10 Times Well-Loved Scientists Were Total Jerks
4. Aristotle - Rampant Sexism
Surely one of the most enlightened people on history couldn't possibly be a jerk? Described as "the first genuine scientist in history" and one of the founders of the idea that people should be generally nice to one another, you'd think that Aristotle would escape the trappings of jerkishness. Nope.
Unfortunately, Aristotle had a few pretty strong opinions about women. In his work "A History of Animals" he goes into great detail about women, describing them as "more jealous, more querulous, more apt to scold and to strike ... more prone to despondency and less hopeful ... more void of shame or self-respect, more false of speech, more deceptive".
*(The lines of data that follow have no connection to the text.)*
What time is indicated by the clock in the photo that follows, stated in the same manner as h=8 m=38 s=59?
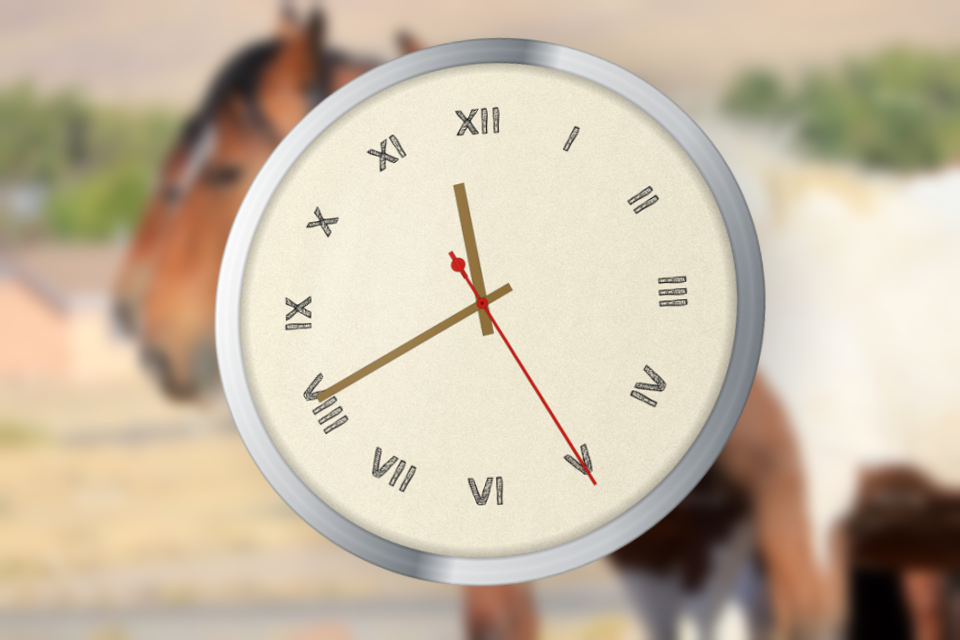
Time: h=11 m=40 s=25
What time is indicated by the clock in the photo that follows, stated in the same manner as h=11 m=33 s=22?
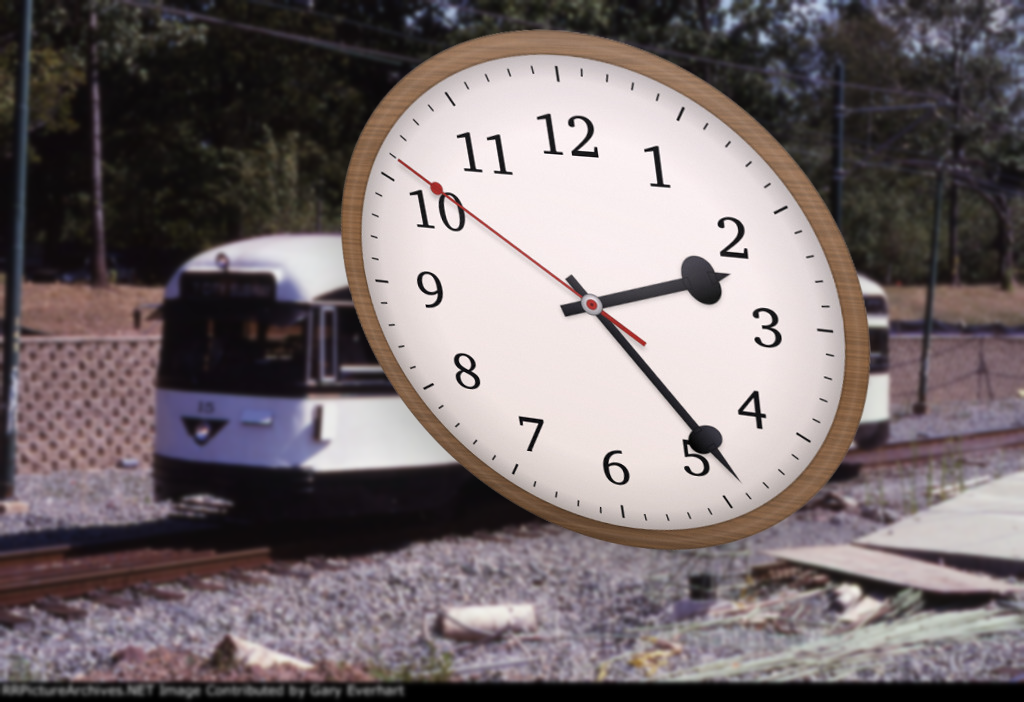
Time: h=2 m=23 s=51
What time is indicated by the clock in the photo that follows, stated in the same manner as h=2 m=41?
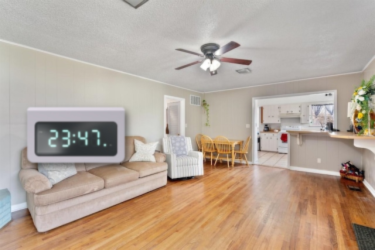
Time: h=23 m=47
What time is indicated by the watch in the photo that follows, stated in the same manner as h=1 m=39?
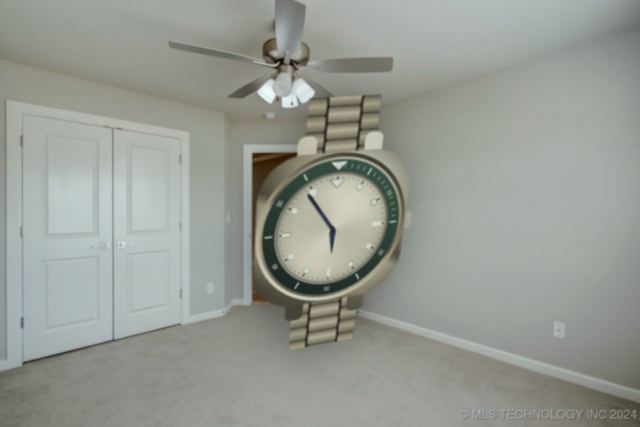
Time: h=5 m=54
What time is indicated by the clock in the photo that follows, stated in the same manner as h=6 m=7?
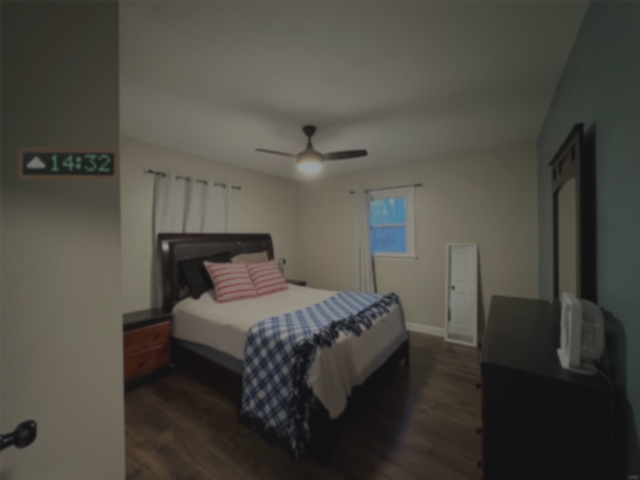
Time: h=14 m=32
That's not the end of it either, it goes on and on, detailing every way in which women were weaker than men, eventually asserting that women and girls should only be given half the amount of food as men.
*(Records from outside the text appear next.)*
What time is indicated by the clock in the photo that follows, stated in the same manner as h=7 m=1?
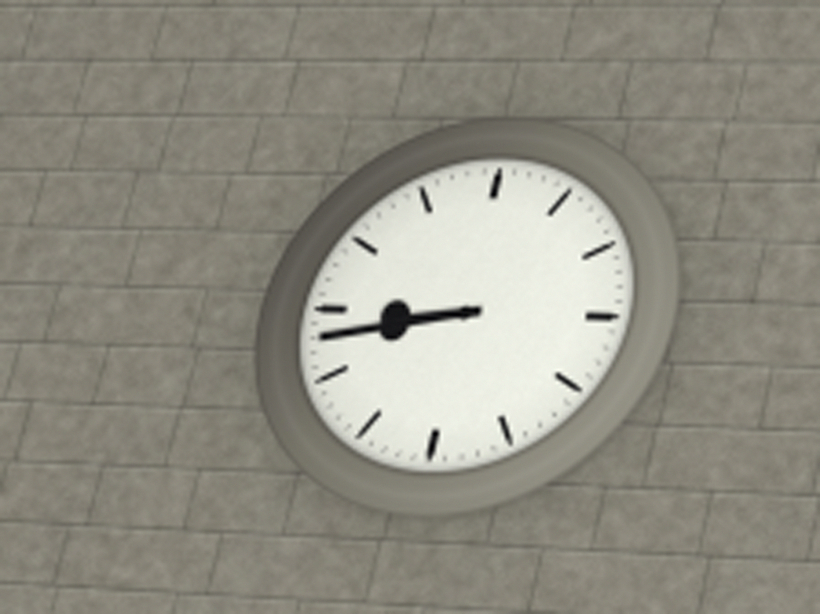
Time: h=8 m=43
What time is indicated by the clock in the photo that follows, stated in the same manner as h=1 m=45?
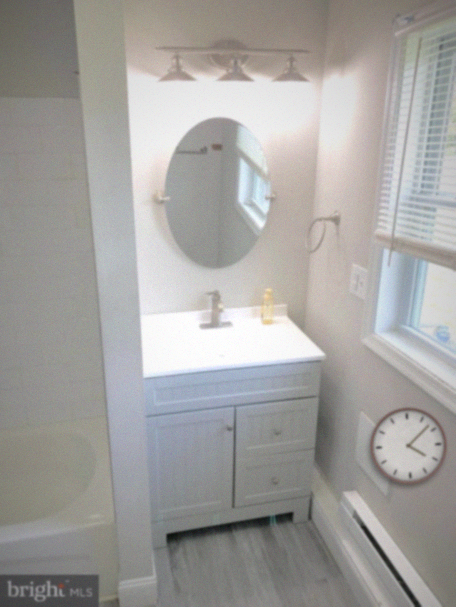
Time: h=4 m=8
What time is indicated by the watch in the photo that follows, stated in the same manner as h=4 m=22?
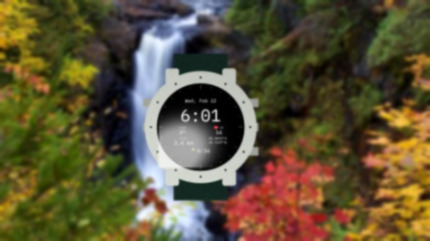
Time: h=6 m=1
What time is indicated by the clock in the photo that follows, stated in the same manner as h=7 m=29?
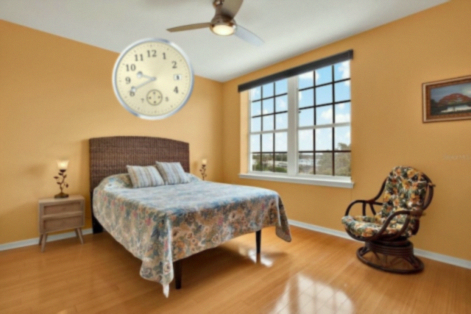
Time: h=9 m=41
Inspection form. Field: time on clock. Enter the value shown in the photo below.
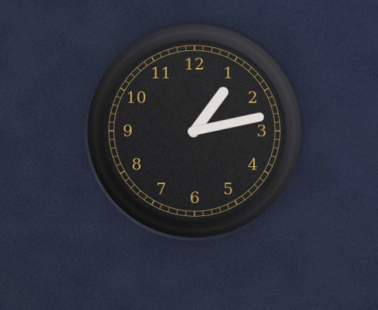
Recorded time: 1:13
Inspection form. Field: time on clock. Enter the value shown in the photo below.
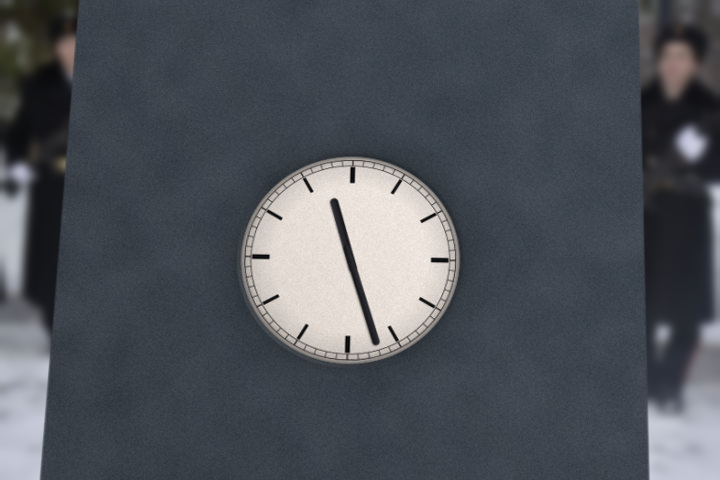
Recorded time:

Perhaps he was just a product of his time though. Hmm, maybe not. Whilst it's true that the Ancient Greeks weren't generally up on the whole feminism thing, Aristotle was definitely kicking around at the same time as the Spartans, who famously had far more enlightened (although by no means perfect) ideas about women than pretty much anyone else at the time, including their physical prowess.
If Aristotle thought that women were weak and insipid, then he'd clearly never met a Spartan, who were, by all accounts, tough as old boots.